A.M. Best Co. has affirmed the its ratings on The Manufacturers Life Insurance Co., John Hancock Life Insurance Co., Manulife Financial Corp., and their affiliates. The outlook for all ratings is stable.

The firm indicates that its ratings of Manulife, “reflect its leadership position in multiple global markets as evidenced by strong franchises in Canada and the United States and a growing presence in Asia, increasing profitability from its geographically diversified businesses, its strong capitalization and conservative reserving practices… Manulife’s product, operational and geographic diversification, as well as its leadership position in many of its markets, continues to provide the company with a growing revenue base and increased earnings. Furthermore, Manulife maintains a leadership position as a North American life and property/casualty retrocessionaire.”

In addition, Manulife has successfully integrated its 2004 acquisition of John Hancock Financial Services with its existing U.S. operations, achieving significant costs savings. “The introduction of new products to John Hancock’s distribution strengthened its leadership positions in the long-term care, variable annuity and life and small case pension businesses in the United States. In addition, these actions improved the overall profitability of its U.S. operations and increased market share,” it adds.

In the Canadian insurance market, A.M. Best says that MLI maintains a leadership position, and the merger of John Hancock’s Canadian subsidiary, Maritime Life, into MLI enhanced that position. “The guaranteed minimum withdrawal benefit incorporated into MLI’s segregated fund offering in late 2006 was a first in the Canadian market and demonstrated Manulife’s ability to incorporate product design common in the U.S. Market,” it says.

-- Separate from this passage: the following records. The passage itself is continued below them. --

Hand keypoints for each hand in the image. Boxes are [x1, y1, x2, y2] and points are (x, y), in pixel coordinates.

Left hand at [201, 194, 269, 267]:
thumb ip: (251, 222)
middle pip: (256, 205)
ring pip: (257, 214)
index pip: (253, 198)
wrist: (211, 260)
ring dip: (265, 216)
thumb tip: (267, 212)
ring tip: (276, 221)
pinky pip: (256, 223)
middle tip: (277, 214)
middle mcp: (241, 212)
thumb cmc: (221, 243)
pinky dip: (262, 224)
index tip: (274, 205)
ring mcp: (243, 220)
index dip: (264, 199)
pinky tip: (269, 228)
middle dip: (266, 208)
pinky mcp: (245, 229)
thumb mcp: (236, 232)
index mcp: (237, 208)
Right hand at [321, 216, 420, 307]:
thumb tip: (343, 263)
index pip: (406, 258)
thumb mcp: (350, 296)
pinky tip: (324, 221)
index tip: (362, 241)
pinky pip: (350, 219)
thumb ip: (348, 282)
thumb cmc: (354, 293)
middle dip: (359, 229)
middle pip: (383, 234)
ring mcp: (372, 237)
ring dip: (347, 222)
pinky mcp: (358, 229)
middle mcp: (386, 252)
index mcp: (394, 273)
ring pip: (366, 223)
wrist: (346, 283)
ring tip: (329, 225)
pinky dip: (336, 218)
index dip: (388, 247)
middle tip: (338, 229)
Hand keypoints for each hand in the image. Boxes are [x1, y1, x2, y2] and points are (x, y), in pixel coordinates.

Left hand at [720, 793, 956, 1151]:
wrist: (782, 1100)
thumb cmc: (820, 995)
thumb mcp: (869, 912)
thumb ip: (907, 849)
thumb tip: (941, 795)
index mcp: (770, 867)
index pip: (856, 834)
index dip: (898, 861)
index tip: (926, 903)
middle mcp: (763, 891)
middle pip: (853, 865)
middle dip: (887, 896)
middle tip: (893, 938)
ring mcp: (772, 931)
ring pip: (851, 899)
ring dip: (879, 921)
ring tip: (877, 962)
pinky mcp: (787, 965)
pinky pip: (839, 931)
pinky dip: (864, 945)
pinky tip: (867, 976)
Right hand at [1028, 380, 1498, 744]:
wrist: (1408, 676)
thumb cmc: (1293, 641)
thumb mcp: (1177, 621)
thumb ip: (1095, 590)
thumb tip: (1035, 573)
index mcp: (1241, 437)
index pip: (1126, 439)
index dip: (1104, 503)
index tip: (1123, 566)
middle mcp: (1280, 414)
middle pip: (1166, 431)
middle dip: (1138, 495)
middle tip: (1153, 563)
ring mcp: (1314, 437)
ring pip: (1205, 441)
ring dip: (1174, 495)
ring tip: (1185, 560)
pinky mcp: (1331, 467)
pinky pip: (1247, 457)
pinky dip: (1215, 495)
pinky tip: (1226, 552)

“Partially offsetting these strengths is the equity market risk that Manulife incurs through its large portfolio of investment linked products. Variable products expose Manulife to equity market fluctuations, which it currently does not hedge,” the rating agency notes. “Ongoing low interest rates have resulted in net outflows in its fixed products in the United States, and A.M. Best expects competition to remain fierce in Manulife’s domestic and foreign markets. Finally, the long-term care market in the United States has been subject to adverse claims experience primarily on older blocks of business, which has led to reserve strengthening for many carriers.”